-- WHAT YOU ARE ASKED TO DO --
The lines from the top of the listing through the one containing "AFAIK, Gradle has" are to be retyped exactly, with no other lines.
#####
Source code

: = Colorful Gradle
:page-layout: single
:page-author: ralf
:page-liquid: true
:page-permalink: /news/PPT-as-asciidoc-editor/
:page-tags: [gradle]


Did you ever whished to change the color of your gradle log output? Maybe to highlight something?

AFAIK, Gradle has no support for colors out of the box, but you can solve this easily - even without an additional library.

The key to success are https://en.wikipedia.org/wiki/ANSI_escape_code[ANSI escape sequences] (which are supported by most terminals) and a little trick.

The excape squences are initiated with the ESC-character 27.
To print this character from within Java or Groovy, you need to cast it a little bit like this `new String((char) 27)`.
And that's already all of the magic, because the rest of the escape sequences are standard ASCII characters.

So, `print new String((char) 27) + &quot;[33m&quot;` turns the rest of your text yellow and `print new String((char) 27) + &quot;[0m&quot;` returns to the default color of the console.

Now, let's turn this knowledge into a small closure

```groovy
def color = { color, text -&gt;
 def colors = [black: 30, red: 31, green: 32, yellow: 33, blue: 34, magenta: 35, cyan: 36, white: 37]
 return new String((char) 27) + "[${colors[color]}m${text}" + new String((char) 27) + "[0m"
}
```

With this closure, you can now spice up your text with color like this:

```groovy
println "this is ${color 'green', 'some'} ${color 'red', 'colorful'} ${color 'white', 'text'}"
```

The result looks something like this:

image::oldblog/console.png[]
#####
-- YOUR SOLUTION --
Source code

: = Colorful Gradle
:page-layout: single
:page-author: ralf
:page-liquid: true
:page-permalink: /news/PPT-as-asciidoc-editor/
:page-tags: [gradle]


Did you ever whished to change the color of your gradle log output? Maybe to highlight something?

AFAIK, Gradle has no support for colors out of the box, but you can solve this easily - even without an additional library.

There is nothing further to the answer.